I kept quiet about this – who’d believe you’d hear whalesong swimming in shallow water? That afternoon, however, I was walking along the seafront at Kovalam, and saw dozens of people running down to the shore, grabbing binoculars – surely enough, out to sea, just below the horizon, a water spout shot into the air, and a large tail splashed down into the water. A fishing boat nearby was getting rocked about by the disturbances in the water.

Did I hear that whale, or am I going potty?!

Anyway, speaking of noise – Chennai has plenty of it. Car horns blow deep, motorbike horns blow harsh and loud, and auto-rickshaw horns sound like someone strangling a puppet. On top of all this is the sound of rickshaw drivers yelling abuse at each other.

Yesterday, I took a rickshaw to the excellently appropriately named Tamilnadu Tourism Development Corporation (TTDC), to go on a tour of Chennai. The TTDC office had on the wall the following message:

“Tonsuring in Tirumala is permitted from Monday – Thursday.
We will serve you 24 hours a day throughout the year”.

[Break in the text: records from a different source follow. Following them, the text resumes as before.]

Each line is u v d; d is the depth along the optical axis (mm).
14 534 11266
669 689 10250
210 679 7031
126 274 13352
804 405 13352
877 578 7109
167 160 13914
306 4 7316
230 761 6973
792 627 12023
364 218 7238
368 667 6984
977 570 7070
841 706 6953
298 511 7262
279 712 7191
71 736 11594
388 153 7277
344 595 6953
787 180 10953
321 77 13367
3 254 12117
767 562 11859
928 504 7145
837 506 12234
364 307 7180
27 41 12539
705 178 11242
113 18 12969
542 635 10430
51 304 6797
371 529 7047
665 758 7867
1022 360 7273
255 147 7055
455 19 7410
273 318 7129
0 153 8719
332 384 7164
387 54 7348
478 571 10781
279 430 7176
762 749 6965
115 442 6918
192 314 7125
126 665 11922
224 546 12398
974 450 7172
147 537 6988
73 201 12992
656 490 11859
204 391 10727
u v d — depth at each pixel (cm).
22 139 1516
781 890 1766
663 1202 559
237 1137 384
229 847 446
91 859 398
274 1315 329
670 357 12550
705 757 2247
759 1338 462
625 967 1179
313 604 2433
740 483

The tour was presented by a very friendly lady who whisked us around Chennai at breakneck speed, taking in the Government Museum, a temple, a memorial to a poet, the beach, and passing briefly over the smelliest body of water I have ever smelt. The best thing about this was meeting some great people. We all ended up going out for dinner and beers last night, so my recommendation here is that even if the tour isn’t up to much, the opportunities to meet people make it well worth it!

A few of us from the tour yesterday went to AVM Film Studios today – Chennai is the second biggest producer of movies in India after Mumbai, and probably still produces more movies than Hollywood every year on its own. Tamil Nadu’s films have always been quite political, as well as featuring the obligatory dance numbers and romance, so depict low-caste heroes defying the odds, and Robin-Hood style stars standing up for the oppressed. Entry was free and we were allowed free access to wander around the sets.

We saw a song-and-dance number being filmed, I managed to exchange grins with a very beautiful actress (think I pulled), and we got to play around in a set that was a cross between a game show and Barbarella’s boudoir! It was fantastic! At one point, a young chap came up to Nilesh (chap I met yesterday) and started chatting – it turned out he was the star of the movie we were watching being filmed. You don’t get to do all this in Hollywood, I’ll bet!

Anyway – as always, pictures follow – this time, because I forgot my little cable.

7 thoughts on “Noises and movie stars”

  1. I now have a vision of you floating on your back in the sea. And you doubt if you heard the mating call of another whale!!!!

    Belated Birthday greetings from Niall and Stacy.